By Jeff Burbrink
Purdue Extension Elkhart County
GOSHEN — Spruces all over the Midwest are going through a decline. There is not a whole lot we can do about it. While beautiful in shape, color and texture, spruces are not native to our region, and that plays a role in their demise.
Affected spruce often look thin, perhaps losing a branch here or there, most commonly in the lower levels of the tree. Over time, the tree thins to the point it is no longer attractive.
In the wild, spruces grow in mostly arid, thin-soiled, mountainous regions. Since the 1970s, spruces have become a staple in the Midwestern landscape. The Midwest has rich, deep-textured soils and higher temperatures than spruces are used to. The roots of spruce are normally anchored in rocky crags, but in the Midwest, the mellow soil is often not firm enough to hold a towering spruce firmly when the wind blows.

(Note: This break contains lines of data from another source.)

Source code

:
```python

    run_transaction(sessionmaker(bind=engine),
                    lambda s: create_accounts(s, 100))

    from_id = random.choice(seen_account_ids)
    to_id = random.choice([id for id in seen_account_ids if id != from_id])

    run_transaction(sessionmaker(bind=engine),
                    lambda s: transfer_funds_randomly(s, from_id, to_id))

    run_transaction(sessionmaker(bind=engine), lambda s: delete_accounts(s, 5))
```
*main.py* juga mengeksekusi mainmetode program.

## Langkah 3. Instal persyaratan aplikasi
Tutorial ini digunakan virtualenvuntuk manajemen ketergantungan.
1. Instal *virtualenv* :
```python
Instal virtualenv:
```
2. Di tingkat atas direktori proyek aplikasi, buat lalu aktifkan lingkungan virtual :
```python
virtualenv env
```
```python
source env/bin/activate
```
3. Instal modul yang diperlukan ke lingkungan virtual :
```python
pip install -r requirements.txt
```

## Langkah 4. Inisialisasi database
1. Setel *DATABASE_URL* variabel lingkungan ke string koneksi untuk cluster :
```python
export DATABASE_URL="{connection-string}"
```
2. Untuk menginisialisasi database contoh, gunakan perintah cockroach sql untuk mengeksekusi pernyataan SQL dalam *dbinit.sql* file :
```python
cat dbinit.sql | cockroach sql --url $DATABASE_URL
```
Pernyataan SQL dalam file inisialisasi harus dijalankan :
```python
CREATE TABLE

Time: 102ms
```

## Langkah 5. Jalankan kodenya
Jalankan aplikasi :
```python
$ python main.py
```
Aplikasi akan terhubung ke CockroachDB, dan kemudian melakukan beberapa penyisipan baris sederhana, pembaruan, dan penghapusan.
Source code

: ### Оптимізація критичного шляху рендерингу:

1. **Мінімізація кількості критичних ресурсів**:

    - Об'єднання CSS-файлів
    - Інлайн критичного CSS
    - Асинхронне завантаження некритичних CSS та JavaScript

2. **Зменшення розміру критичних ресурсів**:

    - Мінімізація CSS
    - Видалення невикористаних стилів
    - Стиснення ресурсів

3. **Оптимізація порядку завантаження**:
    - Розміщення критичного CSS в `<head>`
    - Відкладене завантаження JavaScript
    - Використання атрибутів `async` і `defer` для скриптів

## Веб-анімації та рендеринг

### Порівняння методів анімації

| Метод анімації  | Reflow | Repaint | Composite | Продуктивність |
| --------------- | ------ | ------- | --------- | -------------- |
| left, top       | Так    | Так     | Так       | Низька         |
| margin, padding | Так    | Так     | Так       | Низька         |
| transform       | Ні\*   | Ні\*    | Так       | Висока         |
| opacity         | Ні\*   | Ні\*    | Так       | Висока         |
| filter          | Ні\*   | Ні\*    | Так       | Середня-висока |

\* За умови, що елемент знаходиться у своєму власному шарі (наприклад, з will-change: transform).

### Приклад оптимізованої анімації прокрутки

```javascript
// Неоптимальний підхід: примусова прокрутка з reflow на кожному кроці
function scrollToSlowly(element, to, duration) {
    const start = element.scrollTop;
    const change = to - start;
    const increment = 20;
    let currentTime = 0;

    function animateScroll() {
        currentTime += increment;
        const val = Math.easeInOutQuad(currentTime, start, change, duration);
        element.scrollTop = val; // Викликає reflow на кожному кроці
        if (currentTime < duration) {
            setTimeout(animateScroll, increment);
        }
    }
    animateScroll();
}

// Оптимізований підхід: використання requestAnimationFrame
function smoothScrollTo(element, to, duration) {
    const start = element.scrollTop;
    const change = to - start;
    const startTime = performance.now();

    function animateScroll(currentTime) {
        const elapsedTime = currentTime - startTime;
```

The Midwestern air works against spruces, too. Our summers are humid, and humidity has the nasty habit of stimulating plant diseases that attack spruce. There are several different diseases going after spruces here, including needlecast, tip blights and various canker diseases.

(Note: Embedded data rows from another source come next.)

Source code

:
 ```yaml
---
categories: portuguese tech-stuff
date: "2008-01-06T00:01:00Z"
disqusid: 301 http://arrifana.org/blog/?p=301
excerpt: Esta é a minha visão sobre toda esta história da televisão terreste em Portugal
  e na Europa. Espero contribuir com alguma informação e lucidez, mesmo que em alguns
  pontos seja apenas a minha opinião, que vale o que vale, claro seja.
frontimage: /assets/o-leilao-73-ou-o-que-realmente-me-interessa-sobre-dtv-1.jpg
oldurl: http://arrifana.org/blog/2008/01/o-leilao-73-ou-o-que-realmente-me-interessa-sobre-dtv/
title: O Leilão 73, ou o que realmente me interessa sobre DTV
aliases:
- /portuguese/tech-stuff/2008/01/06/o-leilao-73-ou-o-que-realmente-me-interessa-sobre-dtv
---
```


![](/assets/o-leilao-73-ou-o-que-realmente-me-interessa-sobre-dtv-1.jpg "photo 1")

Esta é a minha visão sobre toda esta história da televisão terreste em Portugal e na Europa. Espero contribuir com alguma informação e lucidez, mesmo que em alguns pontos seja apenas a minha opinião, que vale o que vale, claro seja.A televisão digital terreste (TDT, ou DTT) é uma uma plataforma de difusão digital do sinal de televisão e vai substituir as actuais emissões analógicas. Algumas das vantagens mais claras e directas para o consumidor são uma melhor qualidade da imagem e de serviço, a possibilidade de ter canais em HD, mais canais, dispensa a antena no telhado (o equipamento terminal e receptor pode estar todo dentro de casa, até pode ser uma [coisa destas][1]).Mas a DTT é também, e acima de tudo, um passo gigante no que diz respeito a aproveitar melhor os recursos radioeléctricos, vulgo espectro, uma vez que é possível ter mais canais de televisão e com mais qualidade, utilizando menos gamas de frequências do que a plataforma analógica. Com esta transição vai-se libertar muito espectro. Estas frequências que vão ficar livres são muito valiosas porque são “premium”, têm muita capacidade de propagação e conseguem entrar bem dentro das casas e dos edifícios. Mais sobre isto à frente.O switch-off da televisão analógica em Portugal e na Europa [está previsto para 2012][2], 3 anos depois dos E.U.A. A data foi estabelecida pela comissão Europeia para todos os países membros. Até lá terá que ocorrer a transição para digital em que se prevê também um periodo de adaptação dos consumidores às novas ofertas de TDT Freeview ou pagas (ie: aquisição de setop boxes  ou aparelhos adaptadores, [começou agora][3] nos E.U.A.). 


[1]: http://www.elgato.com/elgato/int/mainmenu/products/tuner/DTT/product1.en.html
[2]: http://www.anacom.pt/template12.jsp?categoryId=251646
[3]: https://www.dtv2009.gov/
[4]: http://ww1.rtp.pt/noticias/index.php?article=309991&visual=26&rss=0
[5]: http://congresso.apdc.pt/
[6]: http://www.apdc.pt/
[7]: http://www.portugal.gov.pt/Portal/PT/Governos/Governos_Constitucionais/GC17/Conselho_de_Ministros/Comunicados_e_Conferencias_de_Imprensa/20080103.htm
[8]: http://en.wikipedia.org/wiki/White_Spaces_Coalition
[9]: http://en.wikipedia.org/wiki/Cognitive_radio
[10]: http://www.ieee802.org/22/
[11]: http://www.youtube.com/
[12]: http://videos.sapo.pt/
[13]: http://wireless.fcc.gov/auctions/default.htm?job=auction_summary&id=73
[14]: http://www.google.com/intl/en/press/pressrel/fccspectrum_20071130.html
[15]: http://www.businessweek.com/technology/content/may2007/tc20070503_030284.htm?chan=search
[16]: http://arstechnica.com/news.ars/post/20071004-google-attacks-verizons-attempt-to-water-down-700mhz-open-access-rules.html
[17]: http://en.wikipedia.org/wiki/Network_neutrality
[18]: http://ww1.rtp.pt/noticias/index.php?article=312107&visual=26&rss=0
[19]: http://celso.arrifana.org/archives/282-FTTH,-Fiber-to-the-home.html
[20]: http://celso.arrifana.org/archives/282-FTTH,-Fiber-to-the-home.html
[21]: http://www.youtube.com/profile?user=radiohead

Many people want to spray a fungicide when they learn their spruce has a disease. This strategy does not work well. Fungicides are protectants, meaning they need to be applied before the plant is showing major symptoms. Fungicides also require reapplication as long as conditions are ripe for disease growth, which means multiple applications throughout the season are needed. Since fungicides are expensive and are difficult to put on in a timely fashion, the fungicide strategy rarely works.
If diseases, soil type and humidity were not enough, spruces also have several insect pests that frequently attack them. The two most common are gall adelgids and spruce spider mites. In both cases, the insect pests are tiny and you may need a hand lens to see them. Often times, people are more likely to see the damage as opposed to the insect pests themselves.
So why are we seeing this happen now? When there were just a few spruce trees in the region, one or two sick trees would rarely be enough to spread disease and pests to those around them. But, the more spruce we planted, the higher the chance that an epidemic would occur. And that is where we are today.
When a spruce begins to look bad, you might be able to get a few more years out of it by pruning off the dead branches, but at some point, it will no longer look pleasant, especially when arranged in large groups as a privacy screen. Consider planting other species of conifers to replace the spruce that might be more tolerant of Midwestern conditions. Michigan State has a publication at www.shorturl.at/chilL listing some excellent choices for spruce replacement.